Start of RECORDS PROVIDED

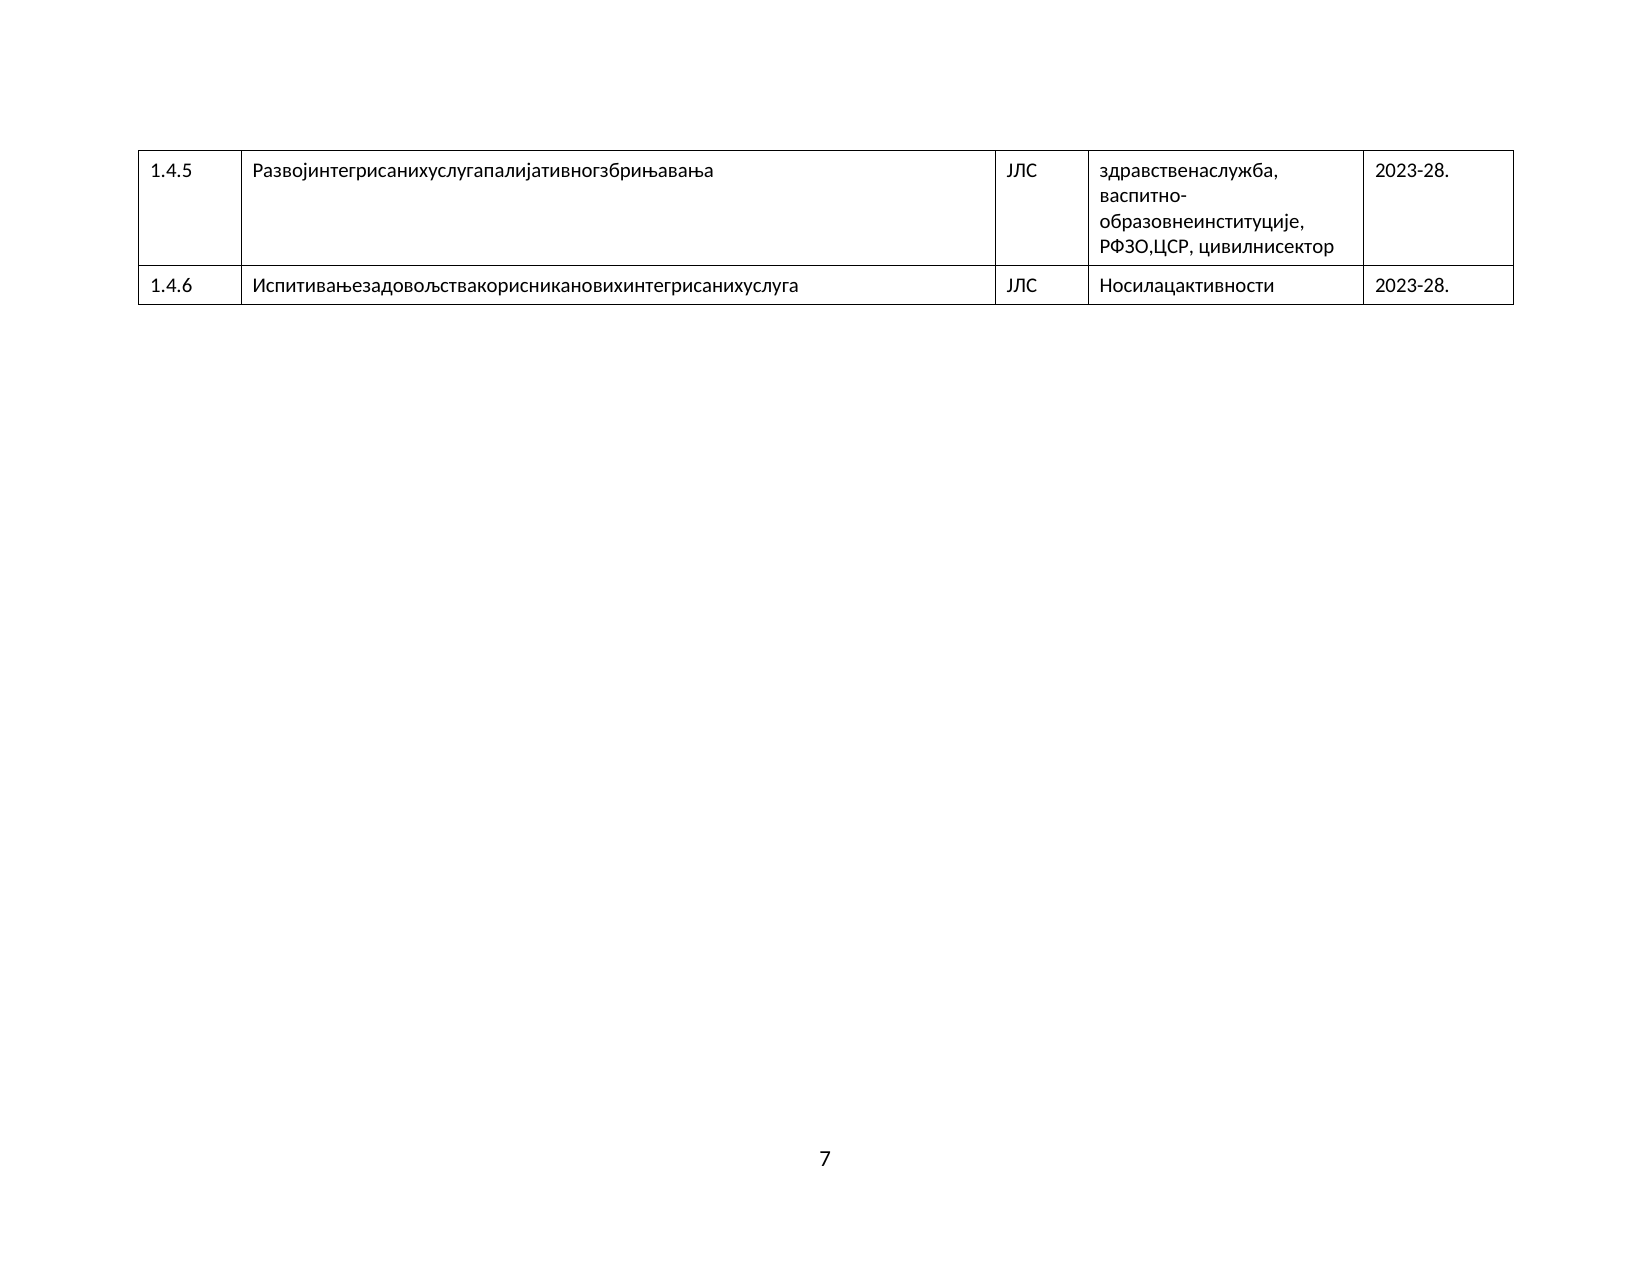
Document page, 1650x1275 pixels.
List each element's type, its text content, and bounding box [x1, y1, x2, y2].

table_cell 2023-28. [1364, 266, 1513, 304]
table_cell 1.4.6 [139, 266, 241, 304]
table_cell 2023-28. [1364, 151, 1513, 265]
table_cell Испитивањезадовољствакорисникановихинтегрисанихуслуга [242, 266, 995, 304]
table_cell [1089, 151, 1363, 265]
table_cell Развојинтегрисанихуслугапалијативногзбрињавања [242, 151, 995, 265]
table_cell ЈЛС [996, 266, 1088, 304]
table_cell Носилацактивности [1089, 266, 1363, 304]
table_cell ЈЛС [996, 151, 1088, 265]
table_cell 1.4.5 [139, 151, 241, 265]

End of RECORDS PROVIDED

(WHAT YOU ARE ASKED TO DO)
Everything in the listing except the pictures must come back exactly as written.

(RESPONSE BOX)
Document page, 1650x1275 pixels.
List each element's type, its text content, and bounding box [x1, y1, x2, y2].

table_cell 2023-28. [1364, 266, 1513, 304]
table_cell 1.4.6 [139, 266, 241, 304]
table_cell 2023-28. [1364, 151, 1513, 265]
table_cell Испитивањезадовољствакорисникановихинтегрисанихуслуга [242, 266, 995, 304]
table_cell [1089, 151, 1363, 265]
table_cell Развојинтегрисанихуслугапалијативногзбрињавања [242, 151, 995, 265]
table_cell ЈЛС [996, 266, 1088, 304]
table_cell Носилацактивности [1089, 266, 1363, 304]
table_cell ЈЛС [996, 151, 1088, 265]
table_cell 1.4.5 [139, 151, 241, 265]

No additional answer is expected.